Just when I had almost forgotten how much Amy annoyed me when series 5 first began, along comes The Forgotten Army by Brian Minchin. To me, this story had the least appealing hook of the first three eleventh Doctor books. Sure a giant frozen mammoth coming back to life in a New York museum is a bit interesting, but didn’t have the same draw to me as Apollo 23 or Night of the Humans did. Was there enough here to save the book from a dose of obnoxious Amy? Read on and find out.

the forgotten army coverThe story begins with a frozen white mammoth hawing out and seemingly coming back to life in the middle of a busy New York museum. The Doctor and Amy are on hand to investigate this very peculiar incident. How is it possible for a mammoth to still be alive and kicking? That’s the big mystery of the story. Let’s just say that eventually the plot involves an invading alien army and a plan to make most of New York’s population slaves in an alien mine. And did I mention that the alien army is about the size of a toy soldier?

When I put it that way, it does sound a bit interesting doesn’t it? Maybe that is why I did eventually end up enjoying this story. As with most of these Who books, it had likable supporting characters and disgusting villains. We get to see the Doctor and Amy being put in a few unique positions and environments, all while maintaining the same character traits we’ve seen from them in the show.
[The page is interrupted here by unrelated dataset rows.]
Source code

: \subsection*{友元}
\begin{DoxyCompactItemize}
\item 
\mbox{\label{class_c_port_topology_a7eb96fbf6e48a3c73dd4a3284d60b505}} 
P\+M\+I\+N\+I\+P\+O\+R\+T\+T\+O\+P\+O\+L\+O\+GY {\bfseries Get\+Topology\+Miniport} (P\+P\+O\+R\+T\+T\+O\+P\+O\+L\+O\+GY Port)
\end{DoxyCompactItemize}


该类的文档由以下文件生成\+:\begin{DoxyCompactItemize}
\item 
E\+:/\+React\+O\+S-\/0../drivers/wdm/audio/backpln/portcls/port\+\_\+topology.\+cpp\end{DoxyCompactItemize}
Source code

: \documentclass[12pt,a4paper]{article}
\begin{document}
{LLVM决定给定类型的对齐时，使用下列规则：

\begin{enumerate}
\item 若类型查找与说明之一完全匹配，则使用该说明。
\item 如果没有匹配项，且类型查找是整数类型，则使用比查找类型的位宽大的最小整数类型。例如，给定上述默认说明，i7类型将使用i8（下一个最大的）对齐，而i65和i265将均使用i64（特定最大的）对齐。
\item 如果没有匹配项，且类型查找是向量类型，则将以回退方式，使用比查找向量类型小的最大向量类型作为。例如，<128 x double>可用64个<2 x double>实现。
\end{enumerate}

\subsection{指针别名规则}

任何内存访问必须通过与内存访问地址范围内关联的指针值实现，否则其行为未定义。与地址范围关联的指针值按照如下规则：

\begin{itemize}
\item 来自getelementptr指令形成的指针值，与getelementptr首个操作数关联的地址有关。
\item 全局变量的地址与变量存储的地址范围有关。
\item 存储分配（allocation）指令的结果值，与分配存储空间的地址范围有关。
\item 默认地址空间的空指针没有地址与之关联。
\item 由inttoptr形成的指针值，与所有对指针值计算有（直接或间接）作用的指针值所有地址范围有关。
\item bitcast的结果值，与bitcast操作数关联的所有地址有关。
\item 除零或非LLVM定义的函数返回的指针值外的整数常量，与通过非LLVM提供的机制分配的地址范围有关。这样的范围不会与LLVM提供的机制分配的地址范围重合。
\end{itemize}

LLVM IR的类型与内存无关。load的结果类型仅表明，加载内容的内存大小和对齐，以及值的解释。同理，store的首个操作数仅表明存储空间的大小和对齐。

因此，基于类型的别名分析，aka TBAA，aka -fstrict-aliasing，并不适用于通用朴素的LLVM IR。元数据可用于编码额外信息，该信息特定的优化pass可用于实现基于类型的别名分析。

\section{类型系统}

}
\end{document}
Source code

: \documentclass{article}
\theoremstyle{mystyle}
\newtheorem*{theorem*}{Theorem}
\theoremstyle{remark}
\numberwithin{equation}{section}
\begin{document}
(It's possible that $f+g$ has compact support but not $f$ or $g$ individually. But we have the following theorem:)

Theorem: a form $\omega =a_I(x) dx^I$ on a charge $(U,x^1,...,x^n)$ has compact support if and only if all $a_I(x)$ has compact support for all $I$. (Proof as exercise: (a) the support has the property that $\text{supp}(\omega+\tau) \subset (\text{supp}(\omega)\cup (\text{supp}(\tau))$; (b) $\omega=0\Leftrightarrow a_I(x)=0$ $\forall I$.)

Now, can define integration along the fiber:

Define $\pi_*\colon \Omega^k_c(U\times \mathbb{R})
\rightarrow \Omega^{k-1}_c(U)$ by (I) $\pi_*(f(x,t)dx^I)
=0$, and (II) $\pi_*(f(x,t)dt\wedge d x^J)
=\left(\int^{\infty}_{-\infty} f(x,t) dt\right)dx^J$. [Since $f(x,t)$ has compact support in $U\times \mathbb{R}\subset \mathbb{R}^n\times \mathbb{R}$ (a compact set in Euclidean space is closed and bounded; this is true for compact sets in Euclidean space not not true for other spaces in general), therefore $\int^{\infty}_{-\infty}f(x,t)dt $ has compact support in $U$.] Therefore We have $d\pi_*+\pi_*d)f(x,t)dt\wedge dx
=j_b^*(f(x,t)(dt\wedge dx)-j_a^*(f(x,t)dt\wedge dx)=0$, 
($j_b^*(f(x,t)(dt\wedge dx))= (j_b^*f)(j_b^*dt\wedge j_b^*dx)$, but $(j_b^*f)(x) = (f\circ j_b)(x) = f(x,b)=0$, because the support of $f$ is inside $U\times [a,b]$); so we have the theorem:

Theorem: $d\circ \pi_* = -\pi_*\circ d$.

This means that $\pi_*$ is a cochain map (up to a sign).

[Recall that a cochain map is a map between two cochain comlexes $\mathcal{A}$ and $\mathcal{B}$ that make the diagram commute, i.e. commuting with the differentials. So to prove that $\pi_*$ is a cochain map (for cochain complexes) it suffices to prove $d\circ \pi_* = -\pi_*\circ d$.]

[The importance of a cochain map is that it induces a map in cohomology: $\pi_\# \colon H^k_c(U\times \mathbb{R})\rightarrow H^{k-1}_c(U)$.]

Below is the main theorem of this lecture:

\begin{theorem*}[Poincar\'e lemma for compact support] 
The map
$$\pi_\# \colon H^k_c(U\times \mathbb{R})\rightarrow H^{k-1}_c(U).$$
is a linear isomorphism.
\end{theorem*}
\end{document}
Unfortunately, those traits are part of what I didn’t like about this book. Early on in Series 5, Amy was especially obnoxious about not listening to the Doctor and treating him like she was better than him. The same seems to be the case here. The story takes place early on in their relationship and Amy is going out of her way to try and bring the Doctor down to her level. Through the written medium we are given a little peek into the thought processes of Amy Pond, and it just confirms what I thought of her all along. She treats him like he should be bowing down to her because she’s so magnificent. Well, in my opinion, she’s not all that.

My personal gripes about Amy aside, if you’re one of the ones that adore her, then you will probably enjoy this book. Because we get to see Amy’s thought processes, you do gain plenty of insight into her character, as well as her and the Doctor’s relationship. She gets a chance to contribute to saving the day, and you get to see what motivates her to get involved and try to one up the Doctor. Like all of these BBC books, nothing that happens here really impacts or changes events in the show, but it is nice to have that little extra background.

So all in all, I can’t say that this was my favorite Doctor Who book, but there is plenty here to entertain, and maybe tide you over through the long months until the Christmas Special.